• _DATA FOR PROCESSING_
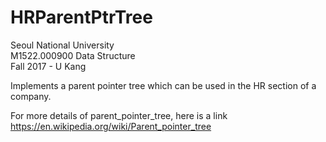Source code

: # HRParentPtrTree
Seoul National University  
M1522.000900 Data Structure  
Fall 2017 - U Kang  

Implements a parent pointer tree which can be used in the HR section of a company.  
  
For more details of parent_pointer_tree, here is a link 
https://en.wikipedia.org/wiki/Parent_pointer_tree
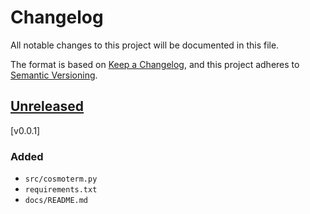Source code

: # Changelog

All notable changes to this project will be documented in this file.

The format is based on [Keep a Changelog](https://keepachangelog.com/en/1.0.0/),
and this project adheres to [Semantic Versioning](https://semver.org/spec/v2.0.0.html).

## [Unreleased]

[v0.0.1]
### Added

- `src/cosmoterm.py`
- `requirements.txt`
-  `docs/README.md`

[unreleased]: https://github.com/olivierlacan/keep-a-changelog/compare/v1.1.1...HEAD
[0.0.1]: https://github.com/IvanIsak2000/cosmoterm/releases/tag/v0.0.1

• _EXERCISE_
Starting with the line that contains "All notable changes", restate every line up to and including the last one above, exactly.

• _REPLY_
All notable changes to this project will be documented in this file.

The format is based on [Keep a Changelog](https://keepachangelog.com/en/1.0.0/),
and this project adheres to [Semantic Versioning](https://semver.org/spec/v2.0.0.html).

## [Unreleased]

[v0.0.1]
### Added

- `src/cosmoterm.py`
- `requirements.txt`
-  `docs/README.md`

[unreleased]: https://github.com/olivierlacan/keep-a-changelog/compare/v1.1.1...HEAD
[0.0.1]: https://github.com/IvanIsak2000/cosmoterm/releases/tag/v0.0.1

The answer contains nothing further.